__Selected extract__

++++++++++

Marina power outage declared emergency

A recent power outage at the Oak Harbor Marina is officially an urgent concern.

A recent power outage at the Oak Harbor Marina is officially an urgent concern, which means the city can move forward quicker with fixes.

At an Oak Harbor Council work session Wednesday, the members unanimously passed a declaration of emergency for the city-owned facility.

On Saturday, March 16, an electrician found a serious electrical system failure causing a power line to arc, cutting power to the E, F and G docks, said Parks and Rec Director Brian Smith at the meeting.

The sheathing on two cables in the conduit underwater wore through and shortened each other out, said Sabrina Combs, interim city administrator.

The conduit was “gurgling,” alerting staff, said Mike Droe, a boat owner in the marina.

The power outage affects 120 vessels, including liveaboards, rendering useless boat batteries, refrigerators, bilge pumps, security cameras, Wi-Fi, dock safety lighting, channel markers and more. Obviously, this creates serious safety, security and navigational hazards, Smith said.

If boat batteries are dead, bilge pumps will not come on, Combs said. This means that if the boat is taking on water, it may fill with water and sink.

Droe showed up to the marina the day after the power went out to a dead battery, he said. After following up with marina staff, he was told they were waiting on a second bid from a contractor to get it fixed. Then it would be two to three weeks for the parts to come in. After that, it would be another week of labor.

He immediately considered guest mooring in Anacortes or La Conner, he said, but for the time it would take for the Oak Harbor Marina to restore power, the bill would be very expensive.

++++++++++

__Provided information__
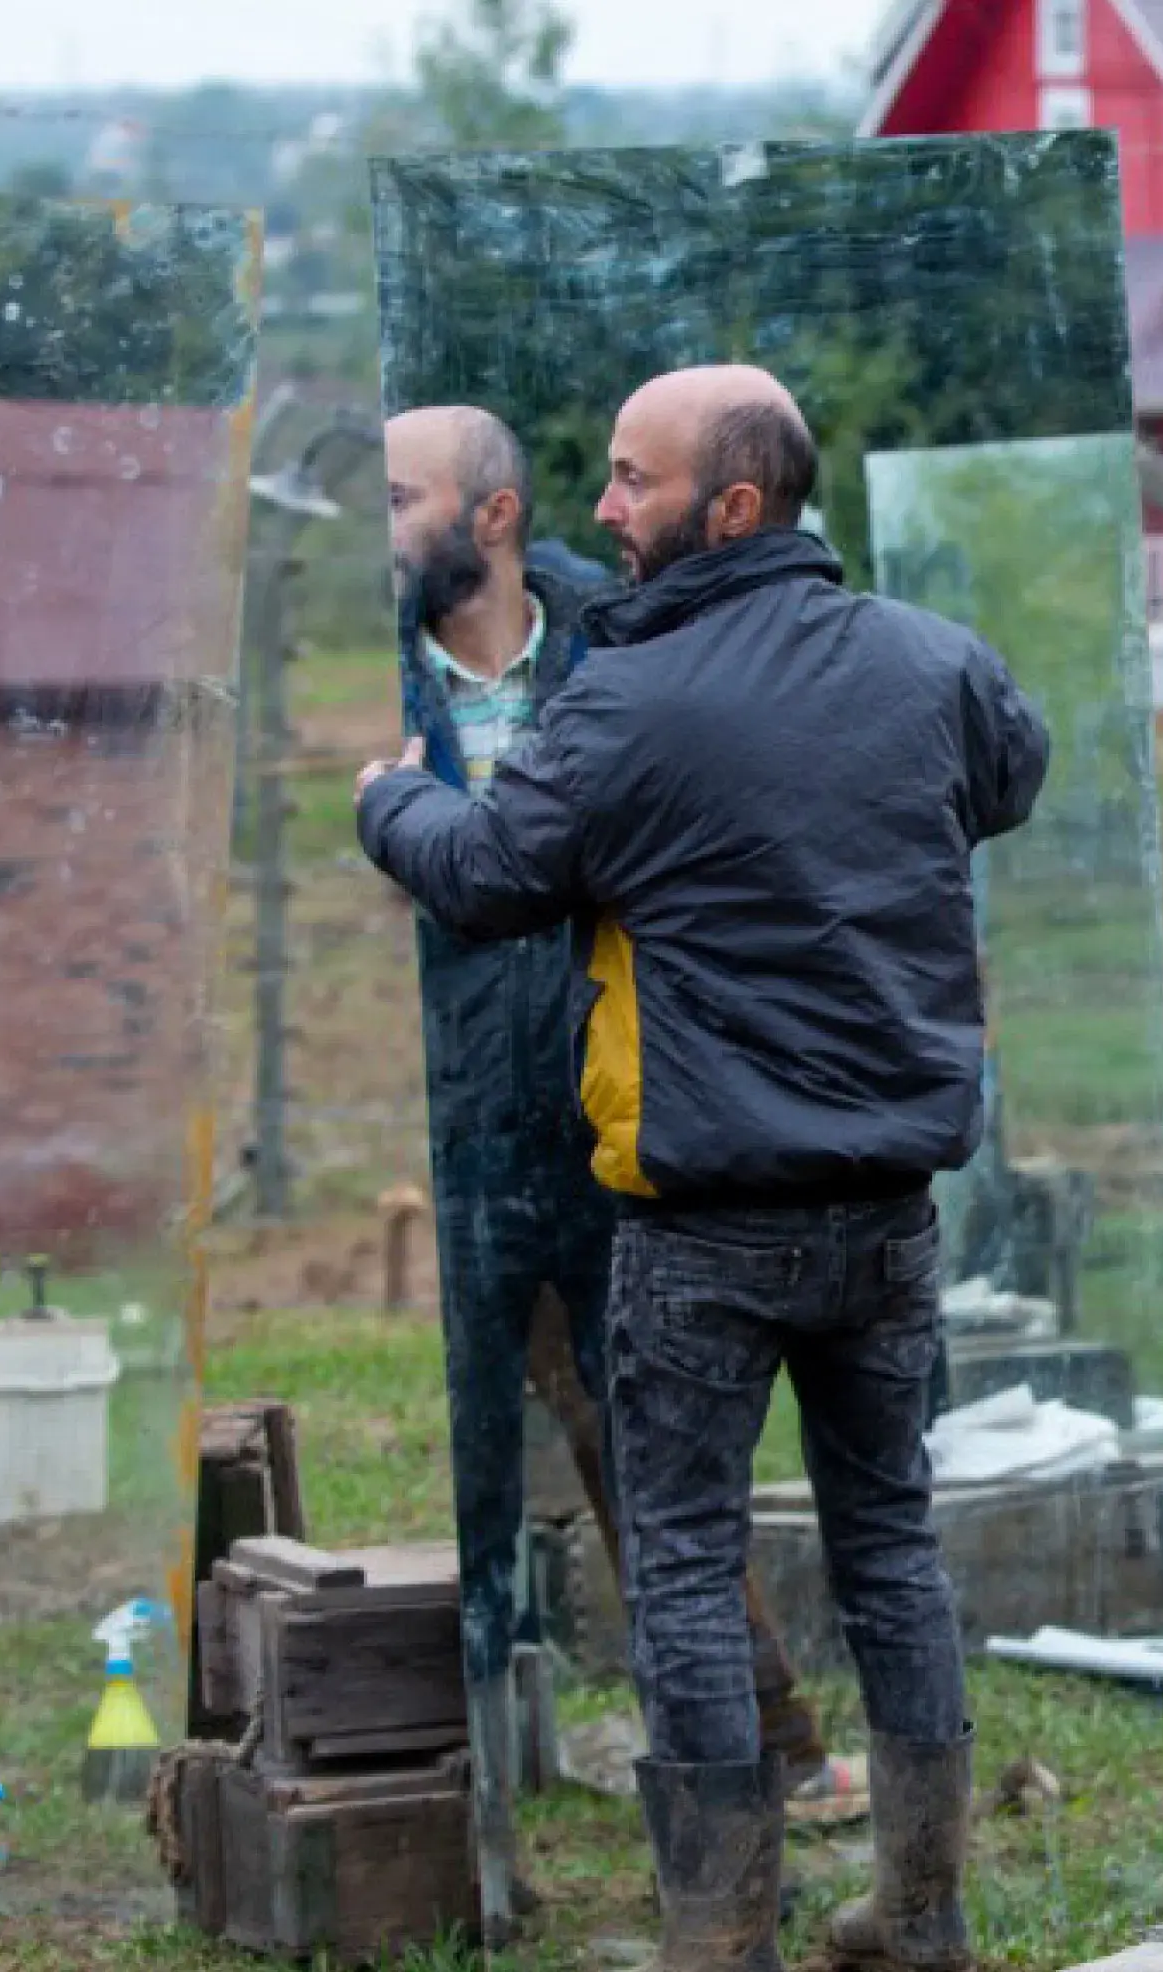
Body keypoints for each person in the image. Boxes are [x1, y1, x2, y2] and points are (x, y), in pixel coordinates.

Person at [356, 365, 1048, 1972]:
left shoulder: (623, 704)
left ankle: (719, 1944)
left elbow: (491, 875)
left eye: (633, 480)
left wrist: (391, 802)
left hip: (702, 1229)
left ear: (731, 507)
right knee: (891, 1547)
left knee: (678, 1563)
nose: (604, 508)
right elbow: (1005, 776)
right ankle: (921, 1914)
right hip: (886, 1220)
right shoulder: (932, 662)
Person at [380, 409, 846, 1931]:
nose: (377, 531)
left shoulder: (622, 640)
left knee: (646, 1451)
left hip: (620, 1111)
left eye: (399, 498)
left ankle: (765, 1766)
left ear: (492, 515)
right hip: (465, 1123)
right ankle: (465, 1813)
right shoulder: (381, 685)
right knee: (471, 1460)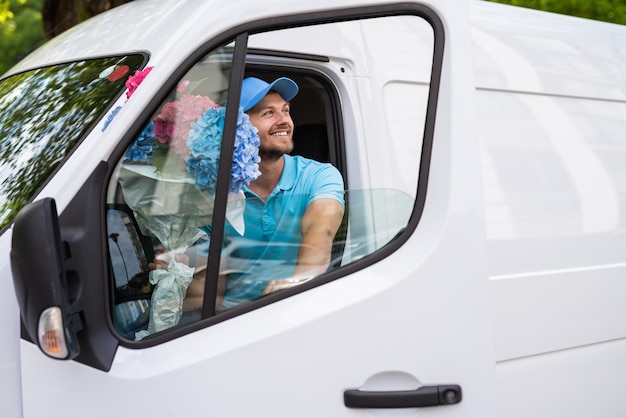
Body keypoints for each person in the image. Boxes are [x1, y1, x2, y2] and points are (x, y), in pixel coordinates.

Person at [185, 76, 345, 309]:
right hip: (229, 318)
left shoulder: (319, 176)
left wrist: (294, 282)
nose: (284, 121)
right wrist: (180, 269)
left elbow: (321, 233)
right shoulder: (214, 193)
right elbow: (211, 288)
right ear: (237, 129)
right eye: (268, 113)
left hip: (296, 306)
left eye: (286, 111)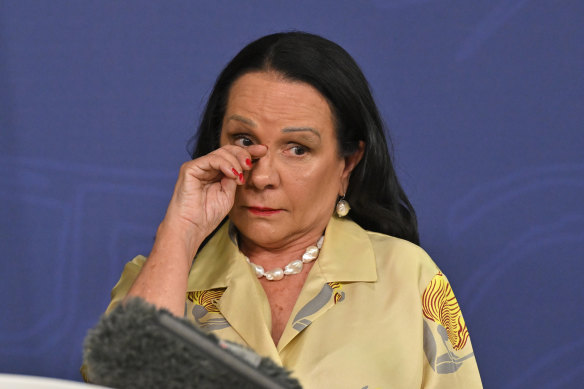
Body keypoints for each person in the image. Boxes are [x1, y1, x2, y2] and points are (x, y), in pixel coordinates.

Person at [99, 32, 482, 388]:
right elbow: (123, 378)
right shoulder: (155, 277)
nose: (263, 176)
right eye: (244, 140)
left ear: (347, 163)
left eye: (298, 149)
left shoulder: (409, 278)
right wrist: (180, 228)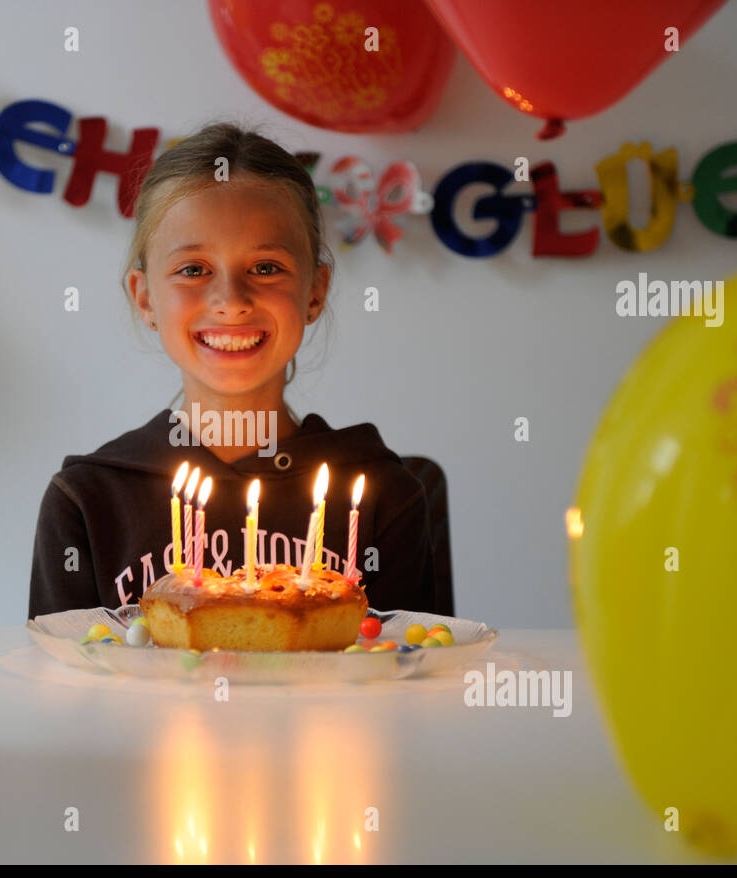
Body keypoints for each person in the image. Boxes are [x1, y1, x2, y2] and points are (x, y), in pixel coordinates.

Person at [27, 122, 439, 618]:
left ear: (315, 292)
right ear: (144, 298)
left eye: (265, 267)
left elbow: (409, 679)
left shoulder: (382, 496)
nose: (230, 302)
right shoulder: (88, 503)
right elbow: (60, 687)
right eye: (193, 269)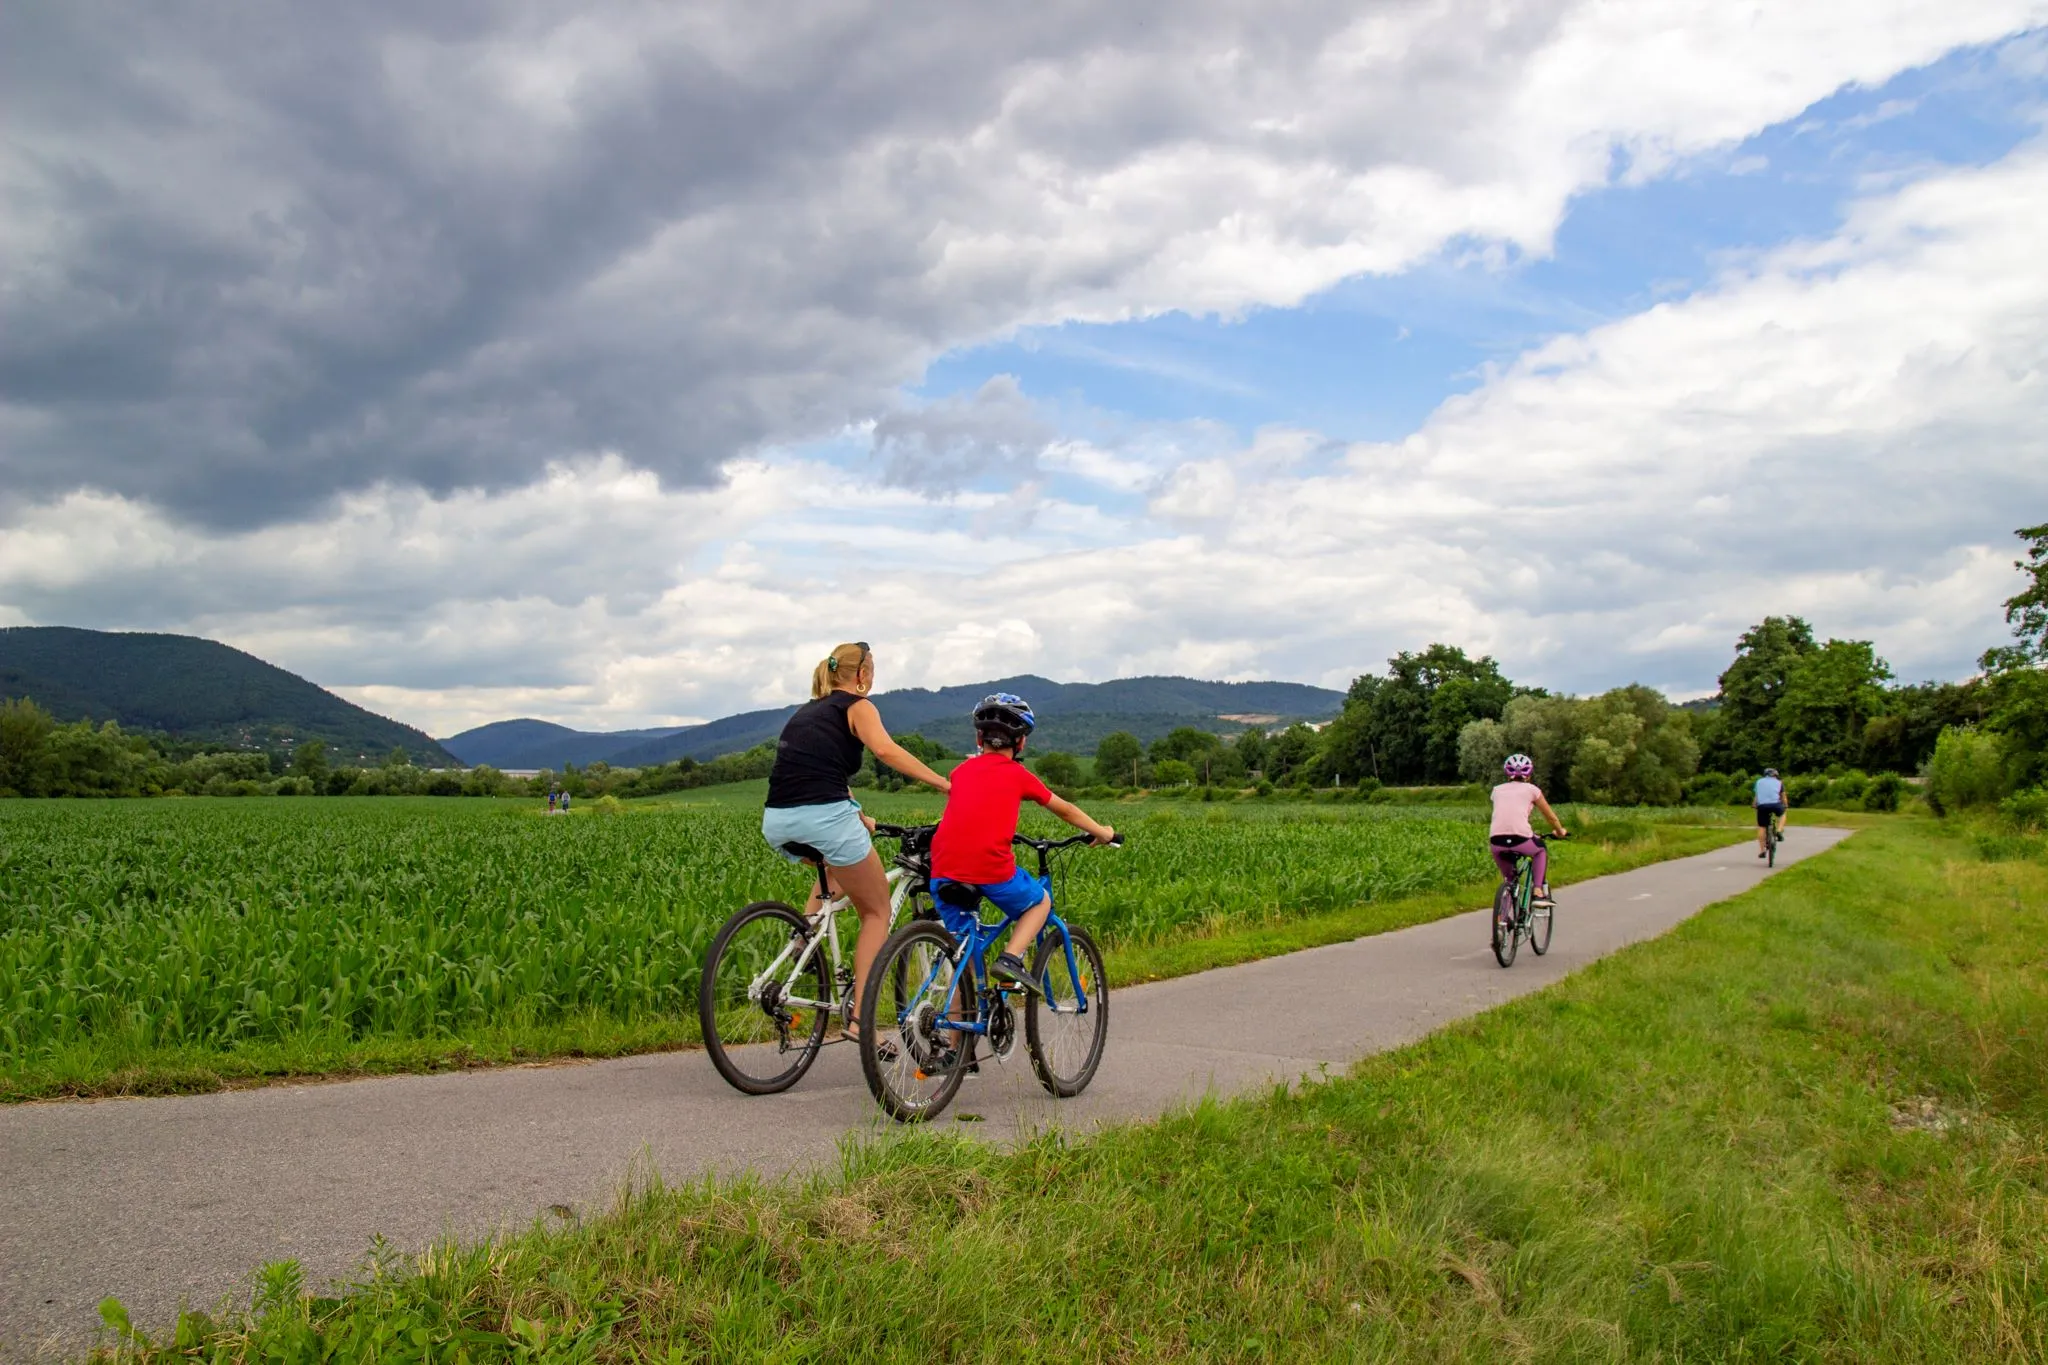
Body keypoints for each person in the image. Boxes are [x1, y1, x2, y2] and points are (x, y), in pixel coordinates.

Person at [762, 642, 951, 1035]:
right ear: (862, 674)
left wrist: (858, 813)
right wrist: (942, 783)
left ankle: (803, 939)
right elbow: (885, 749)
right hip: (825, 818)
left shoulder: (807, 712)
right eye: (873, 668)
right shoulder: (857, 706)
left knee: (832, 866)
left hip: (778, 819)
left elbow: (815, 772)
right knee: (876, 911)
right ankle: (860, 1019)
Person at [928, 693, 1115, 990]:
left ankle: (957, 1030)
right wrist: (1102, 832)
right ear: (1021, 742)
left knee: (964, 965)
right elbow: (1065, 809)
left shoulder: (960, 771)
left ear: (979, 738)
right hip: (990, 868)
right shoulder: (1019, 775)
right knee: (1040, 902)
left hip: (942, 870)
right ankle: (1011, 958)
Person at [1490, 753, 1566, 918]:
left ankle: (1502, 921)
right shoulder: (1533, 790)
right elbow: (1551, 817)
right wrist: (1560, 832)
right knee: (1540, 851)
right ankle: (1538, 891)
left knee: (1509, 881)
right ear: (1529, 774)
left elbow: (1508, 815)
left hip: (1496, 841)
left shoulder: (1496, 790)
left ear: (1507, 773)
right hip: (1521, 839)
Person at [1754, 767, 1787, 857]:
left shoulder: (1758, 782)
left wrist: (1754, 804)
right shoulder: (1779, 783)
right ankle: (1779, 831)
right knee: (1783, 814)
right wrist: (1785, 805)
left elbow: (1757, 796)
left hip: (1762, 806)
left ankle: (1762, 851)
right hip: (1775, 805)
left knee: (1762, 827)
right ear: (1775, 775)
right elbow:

++++++++++

__Work item 1__
Using the marina power outage article above the listing, condense the paragraph that begins "The power outage affects 120 vessels" into a short bulleted list that keeps its main facts.
__Work item 2__
Please echo the marina power outage article word for word, everything from "Marina power outage" down to "interim city administrator.".
__Work item 3__
Write the next part of the marina power outage article, beginning after its final sentence.

__Answer space 1__
- 120 vessels, including liveaboards, are affected.
- Batteries, refrigerators, bilge pumps, security cameras, Wi-Fi, dock safety lighting, channel markers and more no longer work.
- According to Smith, this causes serious safety, security and navigational hazards.

__Answer space 2__
Marina power outage declared emergency

A recent power outage at the Oak Harbor Marina is officially an urgent concern.

A recent power outage at the Oak Harbor Marina is officially an urgent concern, which means the city can move forward quicker with fixes.

At an Oak Harbor Council work session Wednesday, the members unanimously passed a declaration of emergency for the city-owned facility.

On Saturday, March 16, an electrician found a serious electrical system failure causing a power line to arc, cutting power to the E, F and G docks, said Parks and Rec Director Brian Smith at the meeting.

The sheathing on two cables in the conduit underwater wore through and shortened each other out, said Sabrina Combs, interim city administrator.

__Answer space 3__
Droe said he had greater concerns for the liveaboards. He wasn’t sure what an alternative heat source would be for them.

Any liveaboard that has requested to be moved to a dock with electricity has been moved, Smith said, and staff are continuously checking with the liveaboards who decided to stay put to make sure they are safe.

That said, there may be space limitations for relocating all of them, he said.

Droe does not point fingers, he said, but believes this deserves an emergency declaration to skip the bidding process and get it fixed faster.

“I don’t blame or hold the staff accountable or anything like that,” he said. “These are things that happen when power is across the water.”

According to Smith, underwater wiring is a big part of the problem, as is old infrastructure.

“The marina is 50 years old,” he said. “It is starting to show its age, despite the best efforts of our outstanding marina staff.”

Two cables need to be replaced, he said, one going from junction box 1, 1.5 feet underwater, to junction box 2. The other is a failed feeder connecting junction box 1 and 4. Conduits have separated from junction boxes, allowing water in. Protective sleeving and casing, with time, is worn out as well.

Smith is in talks with contractors trying to find the best solution, he said. The job is estimated to cost around $71,000-$75,000 and could still take up to a month even skipping the formal bidding process. The cost will come from the marina fund, which is largely from mooring fees paid by boaters.

A former council member had been the canary in the coal mine years ago for this problem, said Councilmember Shane Hoffmire.

“I know it’s an emergency at this point because the power’s out, but it’s something that we probably had a pretty good idea that we were going to have issues like this,” he said.

About a year ago, a marina business plan was presented to council. In it, one of two critical concerns was the decaying infrastructure.

While they are addressing the current emergency, the entire marina could soon be in a similar state, said Harbormaster Chris Sublet. A windstorm could cause the same problem to other junction boxes.

“Everything in the marina is underwater and a super challenge to maintain,” he said.

Smith is looking into options for running the wire on the dock and not underwater, he said, hopefully barring tripping hazards.

The cost of upgrading the entire marina could be much, much higher than this current fix, Smith said.

While it seemed the council was scratching the surface of a larger problem, the recommended action was declaring an emergency to restore power to three docks.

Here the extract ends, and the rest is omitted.